Paduda’s essay reflects on some comments about the Massachusetts reform law by Lora Pelligrini, president of the Massachusetts Association of Health Plans. While that 2006 statute has led to 97 percent of state residents getting health coverage, Pelligrini noted, it has failed to control skyrocketing healthcare costs. That’s why the state’s major health plans raised rates so much this year in the individual and small business markets - increases that Massachusetts Gov. Deval Patrick tried but failed to roll back. Because the Bay State’s program is the template for the insurance provisions in the Affordable Care Act, the state’s inability to get a handle on spending contains an obvious lesson for the nation as a whole.
Paduda doesn’t dispute Pelligrini’s point that the market dominance of certain hospital systems and physician groups enables them to demand higher payment rates from insurers. But he wonders why the health plans just pass on those rates to consumers and employers. Instead, he suggests, they should form narrower networks of the most cost-efficient providers and sell less expensive plans that use those networks for customers.

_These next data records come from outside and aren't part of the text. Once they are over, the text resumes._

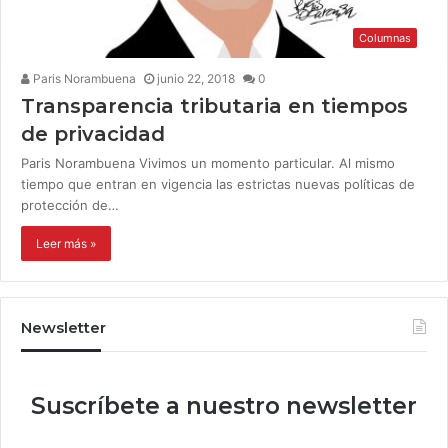
Columnas
Paris Norambuena
junio 22, 2018
0
Transparencia tributaria en tiempos
de privacidad
Paris Norambuena Vivimos un momento particular. Al mismo
tiempo que entran en vigencia las estrictas nuevas políticas de
protección de…
Leer más »
Newsletter
Suscríbete a nuestro newsletter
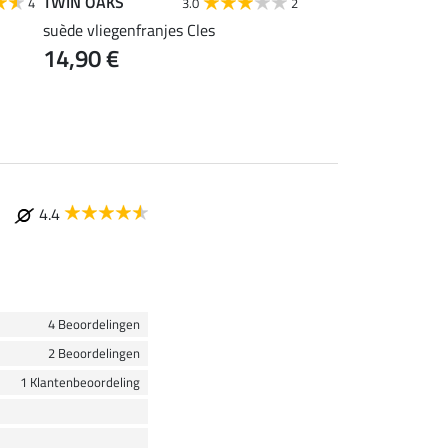
TWIN OAKS
TWIN OAKS
4
3.0
2
suède vliegenfranjes Cles
opvouwbare emmer 
14,90 €
14,90 €
4.4
4 Beoordelingen
2 Beoordelingen
1 Klantenbeoordeling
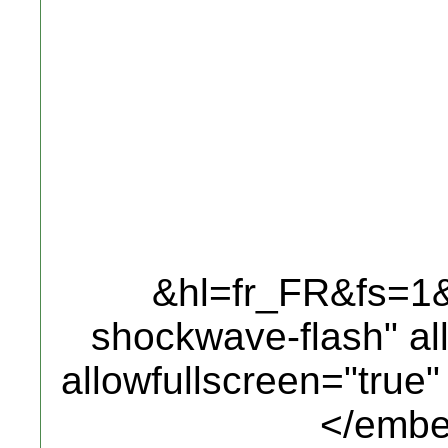
&hl=fr_FR&fs=1&"
shockwave-flash" al
allowfullscreen="true
</embe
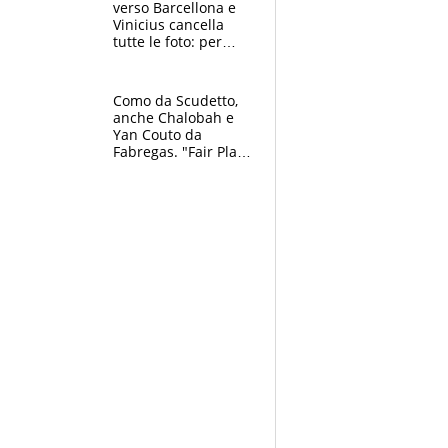
verso Barcellona e
Vinicius cancella
tutte le foto: per
Mourinho due grane
da risolvere
Como da Scudetto,
anche Chalobah e
Yan Couto da
Fabregas. "Fair Play
Finanziario?
Pagheremo la
multa"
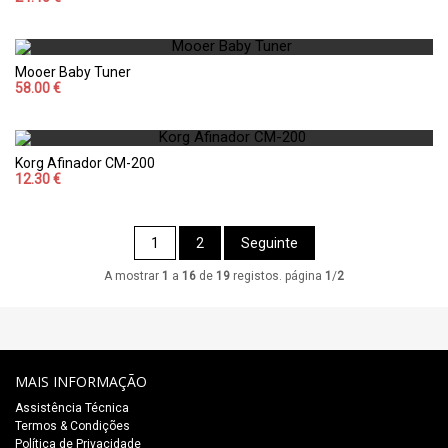
Mooer Baby Tuner
58.00 €
Korg Afinador CM-200
12.30 €
1
2
Seguinte
A mostrar
1
a
16
de
19
registos. página
1
/
2
MAIS INFORMAÇÃO
Assistência Técnica
Termos & Condições
Política de Privacidade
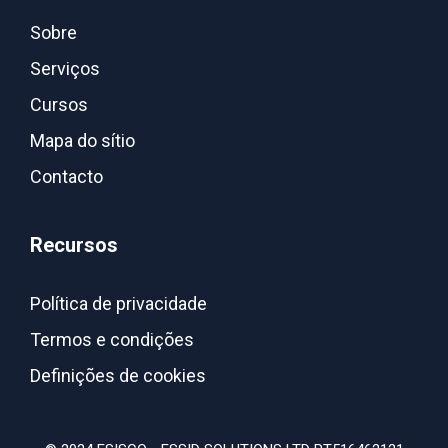
Sobre
Serviços
Cursos
Mapa do sítio
Contacto
Recursos
Política de privacidade
Termos e condições
Definições de cookies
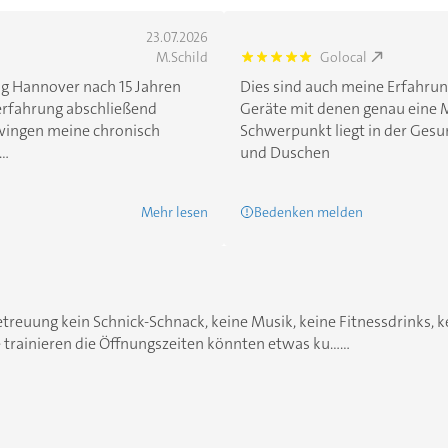
23.07.2026
M.Schild
Golocal
5.0
ing Hannover nach 15 Jahren
Dies sind auch meine Erfahrun
erfahrung abschließend
Geräte mit denen genau eine M
wingen meine chronisch
Schwerpunkt liegt in der Ges
..
und Duschen
Mehr lesen
Bedenken melden
treuung kein Schnick-Schnack, keine Musik, keine Fitnessdrinks, 
trainieren die Öffnungszeiten könnten etwas ku......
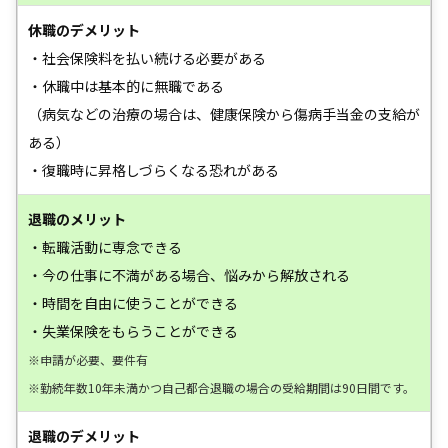
休職のデメリット
・社会保険料を払い続ける必要がある
・休職中は基本的に無職である
（病気などの治療の場合は、健康保険から傷病手当金の支給が
ある）
・復職時に昇格しづらくなる恐れがある
退職のメリット
・転職活動に専念できる
・今の仕事に不満がある場合、悩みから解放される
・時間を自由に使うことができる
・失業保険をもらうことができる
※申請が必要、要件有
※勤続年数10年未満かつ自己都合退職の場合の受給期間は90日間です。
退職のデメリット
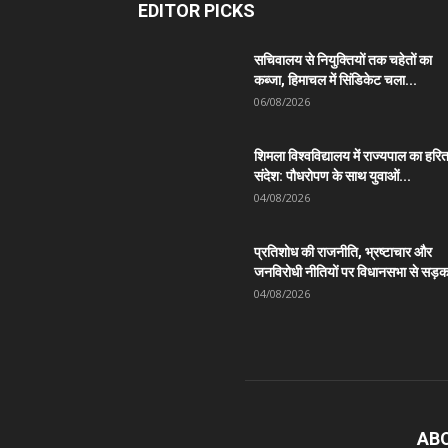
EDITOR PICKS
सचिवालय से नियुक्तियों तक चहेतों का
कब्जा, हिमाचल में सिंडिकेट चला...
06/08/2026
शिमला विश्वविद्यालय में राज्यपाल का हरि
संदेश: पौधरोपण के साथ युवाओं...
04/08/2026
प्रतिशोध की राजनीति, भ्रष्टाचार और
जनविरोधी नीतियों पर विधानसभा से सड़क
04/08/2026
AB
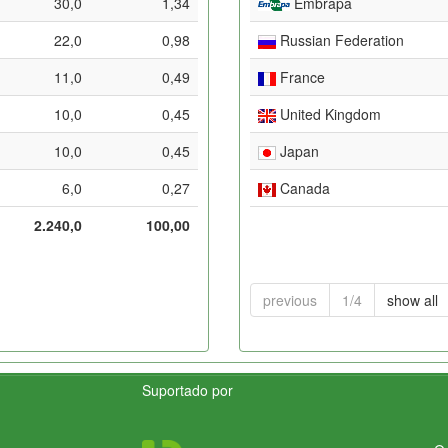
30,0
1,34
Embrapa
22,0
0,98
Russian Federation
11,0
0,49
France
10,0
0,45
United Kingdom
10,0
0,45
Japan
6,0
0,27
Canada
2.240,0
100,00
previous
1/4
show all
Suportado por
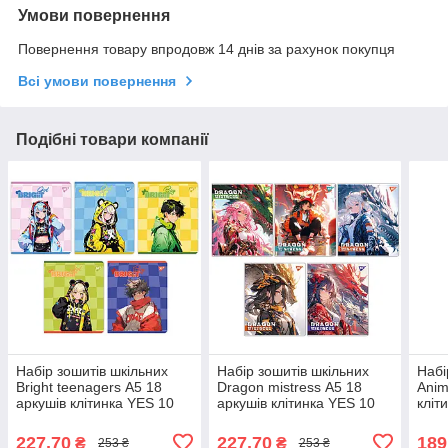
Умови повернення
Повернення товару впродовж 14 днів за рахунок покупця
Всі умови повернення
Подібні товари компанії
Набір зошитів шкільних
Набір зошитів шкільних
Набі
Bright teenagers А5 18
Dragon mistress А5 18
Anim
аркушів клітинка YES 10
аркушів клітинка YES 10
кліт
шт (767515)
шт (767516)
(767
227,70
227,70
189
₴
₴
253 ₴
253 ₴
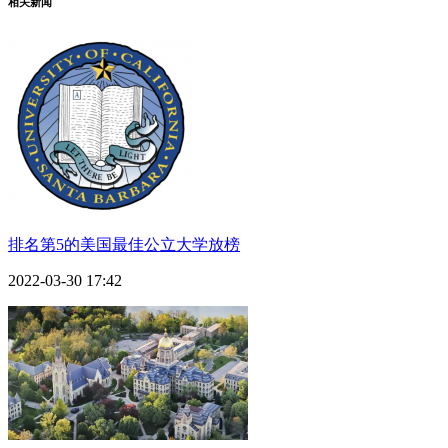
相关新闻
排名第5的美国最佳公立大学放榜
2022-03-30 17:42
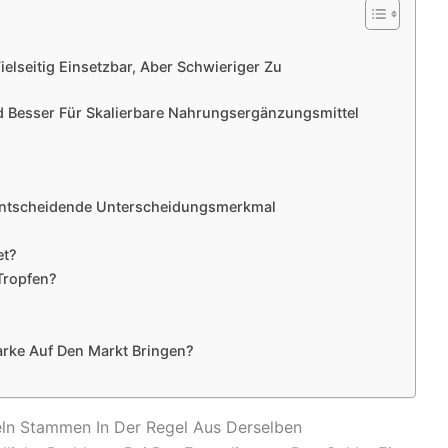
elseitig Einsetzbar, Aber Schwieriger Zu
d Besser Für Skalierbare Nahrungsergänzungsmittel
s Entscheidende Unterscheidungsmerkmal
et?
Tropfen?
rke Auf Den Markt Bringen?
ln Stammen In Der Regel Aus Derselben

Paduda’s argument ignores some real world experience. For the past decade, employers have required insurers to provide broad networks of doctors and hospitals, responding to their employees’ desire for freedom of choice. And in areas like eastern Massachusetts, no plan can do without “brand-name” academic institutions such as Massachusetts General Hospital. Some insurers have tried to profile physicians on quality and efficiency - with inadequate measures and to great protests from doctors - but employers have generally rejected narrow networks.
Paduda also skips over the fact that physicians resist health plans’ efforts to manage care. You prize your independence, and you know far more about individual patients than insurance company staffers following preset rules do. Moreover, some health plan policies - such as requiring pre-authorizations to cover certain drugs - are purely designed to save money. That doesn’t excuse the refusal of some doctors to follow evidence-based guidelines that have been shown to benefit patients and save lives. But physicians basically don’t believe that health plans have the moral authority to tell them how to practice - and patients agree.

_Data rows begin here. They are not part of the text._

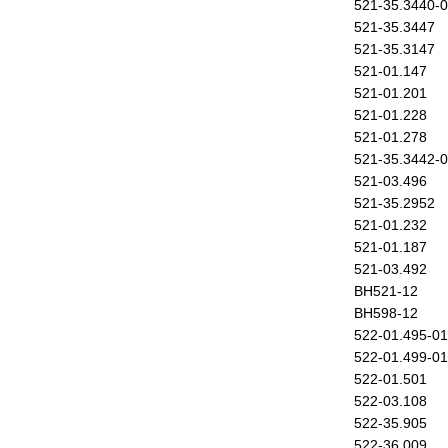
521-35.3440-
521-35.3447
521-35.3147
521-01.147
521-01.201
521-01.228
521-01.278
521-35.3442-
521-03.496
521-35.2952
521-01.232
521-01.187
521-03.492
ВН521-12
ВН598-12
522-01.495-01
522-01.499-01
522-01.501
522-03.108
522-35.905
522-36.009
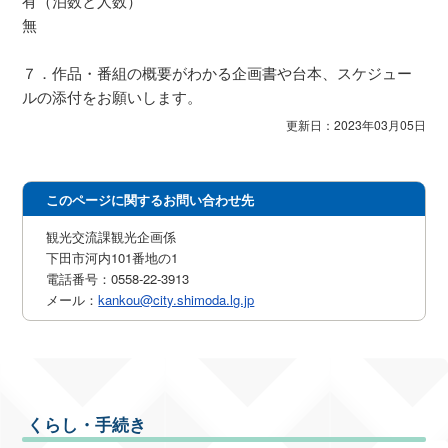
有（泊数と人数）
無
７．作品・番組の概要がわかる企画書や台本、スケジュー
ルの添付をお願いします。
更新日：2023年03月05日
このページに関するお問い合わせ先
観光交流課観光企画係
下田市河内101番地の1
電話番号：0558-22-3913
メール：
kankou@city.shimoda.lg.jp
くらし・手続き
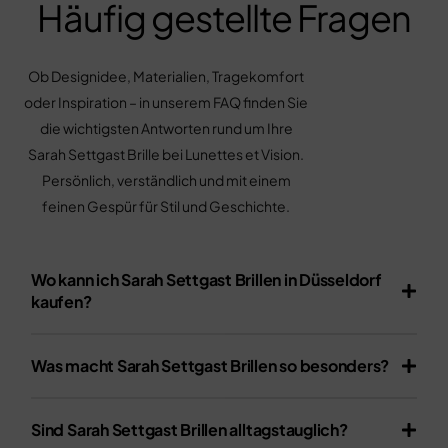
Häufig gestellte Fragen
Ob Designidee, Materialien, Tragekomfort
oder Inspiration – in unserem FAQ finden Sie
die wichtigsten Antworten rund um Ihre
Sarah Settgast Brille bei Lunettes et Vision.
Persönlich, verständlich und mit einem
feinen Gespür für Stil und Geschichte.
Wo kann ich Sarah Settgast Brillen in Düsseldorf
kaufen?
Was macht Sarah Settgast Brillen so besonders?
Sind Sarah Settgast Brillen alltagstauglich?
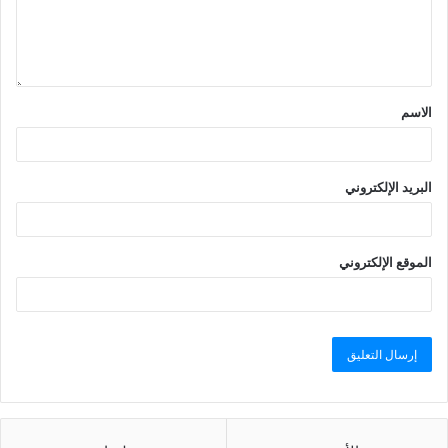
الاسم
البريد الإلكتروني
الموقع الإلكتروني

The Affordable Care Act tries to keep insurance premiums down in two ways: by setting up state insurance exchanges that will help small businesses and individuals shop for insurance; and by establishing a minimum percentage of the premium that health plans must spend on patient care. (That’s 85 percent for large-company plans and 80 percent for individual and small-group plans.) It remains to be seen whether the state exchanges will significantly limit premium increases; in Massachusetts, they have not. And it’s also unclear whether the floor on “medical loss ratios” will force health plans to reduce their administrative costs or their profits significantly. Conceivably, they could just raise insurance rates to maintain their profitability.

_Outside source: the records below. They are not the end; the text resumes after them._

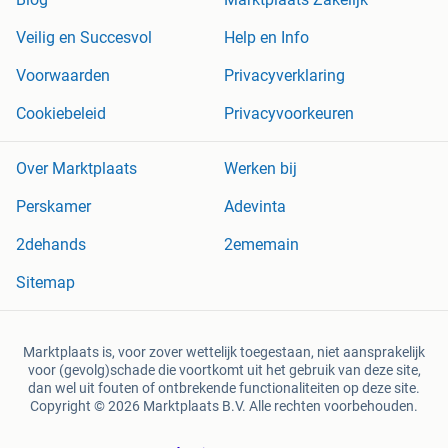
Veilig en Succesvol
Help en Info
Voorwaarden
Privacyverklaring
Cookiebeleid
Privacyvoorkeuren
Over Marktplaats
Werken bij
Perskamer
Adevinta
2dehands
2ememain
Sitemap
Marktplaats is, voor zover wettelijk toegestaan, niet aansprakelijk
voor (gevolg)schade die voortkomt uit het gebruik van deze site,
dan wel uit fouten of ontbrekende functionaliteiten op deze site.
Copyright © 2026 Marktplaats B.V. Alle rechten voorbehouden.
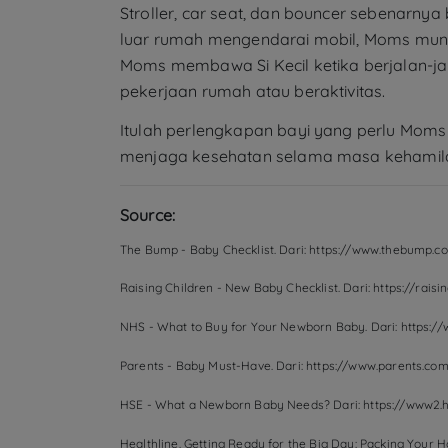
Stroller, car seat, dan bouncer sebenarnya
luar rumah mengendarai mobil, Moms mung
Moms membawa Si Kecil ketika berjalan-ja
pekerjaan rumah atau beraktivitas.
Itulah perlengkapan bayi yang perlu Moms 
menjaga kesehatan selama masa kehamilan 
Source:
The Bump - Baby Checklist. Dari: https://www.thebump.co
Raising Children - New Baby Checklist. Dari: https://ra
NHS - What to Buy for Your Newborn Baby. Dari: https:/
Parents - Baby Must-Have. Dari: https://www.parents.co
HSE - What a Newborn Baby Needs? Dari: https://www2.
Healthline. Getting Ready for the Big Day: Packing Your H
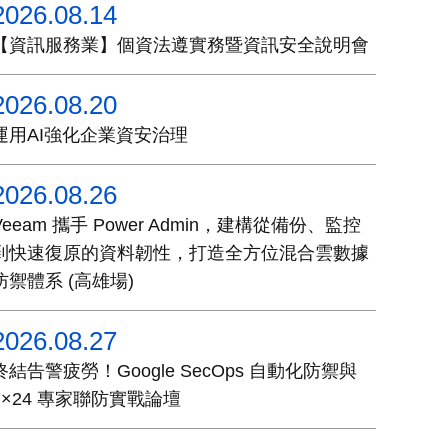
2026.08.14
【資訊服務業】個資法遵實務暨資訊安全說明會
2026.08.20
運用AI強化企業資安治理
2026.08.26
Veeam 攜手 Power Admin，建構從備份、監控
到快速復原的資料韌性，打造全方位混合雲數據
防禦體系 (高雄場)
2026.08.27
終結告警疲勞！Google SecOps 自動化防禦與
7×24 專家聯防實戰論壇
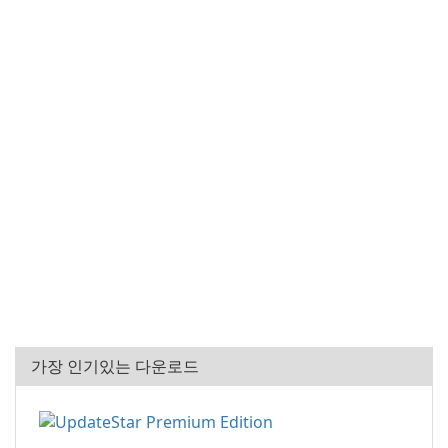
가장 인기있는 다운로드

None of this really matters compared to the provisions of the Affordable Care Act that would restructure the healthcare delivery system. By changing how doctors and hospitals are paid, concepts like payment bundling and accountable care organizations could create real incentives for providers to hold down costs. But if providers form larger organizations and take financial risk, it will be increasingly difficult to understand why we need insurance companies at all.